Selected text:
=== Section Start ===
My opinion is that the first time RVer should not be led to think that the more money they spend the less the problems will be. The first time RVer should instead be guided to understand that every RV owner has the responsibility to inspect there unit whenever possible and fix what needs to be fixed, or find an experienced person that can tell them how or will fix it. 
My experience (of course I am in an entry level RV) the first thing any RVer wants to tell you is how much they spent on there RV, or they have read somewhere that the RV they are in is the best, or worse of all they have read posts that give them all the information they need to be an expert in a very short time. I feel I am the first line of defense in keeping my unit in great shape. Second is my dealer. If my dealer is not standing behind and serviceing what he sells then it does not matter what he sells you are going to have problems.
=== Section End ===
What to work on:
**A)** Set down the RV ownership post word for word, everything from "My opinion is" down to "will fix it.".
**B)** In the RV ownership post, name each of the things the writer says any RVer first wants to tell you.
The listing that follows is separate material and has no connection to the RV ownership post.

Supplied material:
=== Section Start ===
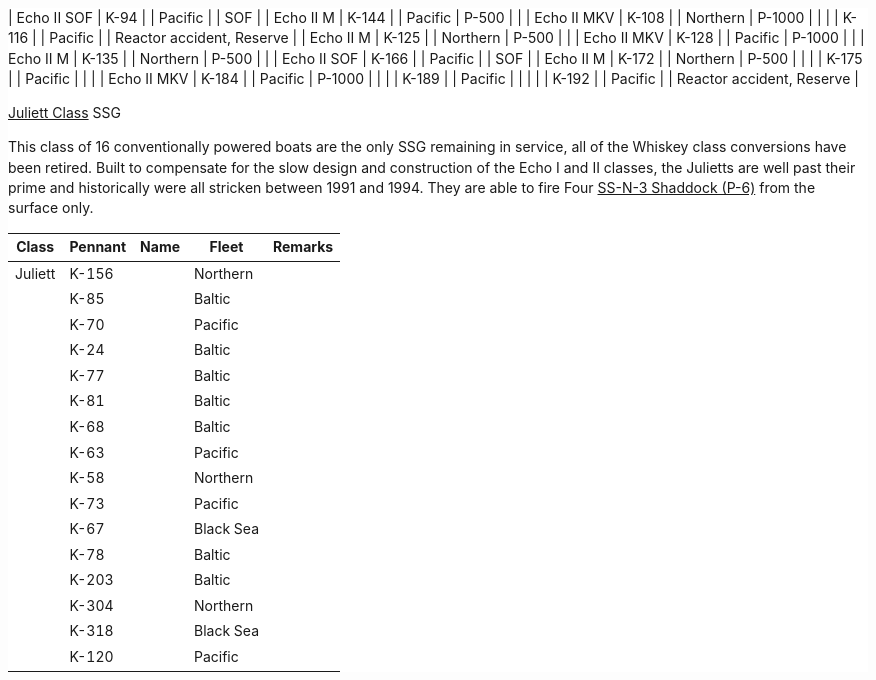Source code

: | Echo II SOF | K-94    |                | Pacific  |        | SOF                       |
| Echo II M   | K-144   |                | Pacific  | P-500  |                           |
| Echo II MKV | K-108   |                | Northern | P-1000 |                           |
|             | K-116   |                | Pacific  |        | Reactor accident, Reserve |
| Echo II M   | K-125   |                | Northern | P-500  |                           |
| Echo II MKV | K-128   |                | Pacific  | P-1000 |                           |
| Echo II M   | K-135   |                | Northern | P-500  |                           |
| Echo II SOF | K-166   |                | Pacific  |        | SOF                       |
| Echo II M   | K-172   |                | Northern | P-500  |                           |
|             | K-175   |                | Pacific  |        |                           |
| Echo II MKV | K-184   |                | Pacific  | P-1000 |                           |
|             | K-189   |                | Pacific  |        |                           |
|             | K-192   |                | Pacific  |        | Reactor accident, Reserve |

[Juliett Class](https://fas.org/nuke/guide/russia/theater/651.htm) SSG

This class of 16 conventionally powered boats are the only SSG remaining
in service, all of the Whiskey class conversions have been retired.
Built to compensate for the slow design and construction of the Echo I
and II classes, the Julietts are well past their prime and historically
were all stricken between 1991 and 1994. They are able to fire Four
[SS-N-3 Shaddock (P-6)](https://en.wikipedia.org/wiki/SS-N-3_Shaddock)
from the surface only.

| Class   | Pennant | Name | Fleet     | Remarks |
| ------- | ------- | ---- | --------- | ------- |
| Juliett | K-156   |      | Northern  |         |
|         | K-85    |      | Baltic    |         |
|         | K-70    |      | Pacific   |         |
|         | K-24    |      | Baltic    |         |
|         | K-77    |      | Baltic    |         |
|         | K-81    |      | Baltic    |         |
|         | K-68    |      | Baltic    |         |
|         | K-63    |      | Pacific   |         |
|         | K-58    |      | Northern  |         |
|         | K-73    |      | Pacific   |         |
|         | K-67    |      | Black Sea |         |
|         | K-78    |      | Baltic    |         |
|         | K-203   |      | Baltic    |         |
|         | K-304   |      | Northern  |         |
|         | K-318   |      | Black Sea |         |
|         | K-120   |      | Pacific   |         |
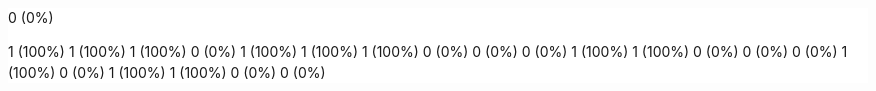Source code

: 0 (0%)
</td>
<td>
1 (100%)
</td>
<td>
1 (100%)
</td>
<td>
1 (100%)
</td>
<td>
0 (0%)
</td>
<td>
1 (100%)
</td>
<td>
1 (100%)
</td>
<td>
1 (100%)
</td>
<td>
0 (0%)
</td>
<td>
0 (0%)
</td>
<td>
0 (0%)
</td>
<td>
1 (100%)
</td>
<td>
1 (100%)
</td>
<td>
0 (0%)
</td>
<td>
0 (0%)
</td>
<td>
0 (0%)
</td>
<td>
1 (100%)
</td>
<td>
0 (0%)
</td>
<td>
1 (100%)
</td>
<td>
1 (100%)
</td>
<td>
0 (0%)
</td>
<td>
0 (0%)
=== Section End ===
Responses to the exercise:
**A)**
My opinion is that the first time RVer should not be led to think that the more money they spend the less the problems will be. The first time RVer should instead be guided to understand that every RV owner has the responsibility to inspect there unit whenever possible and fix what needs to be fixed, or find an experienced person that can tell them how or will fix it.

**B)**
- How much was spent on the RV
- That they have read somewhere that the RV they are in is the best
- That they have read posts giving them all the information needed to become an expert in a very short time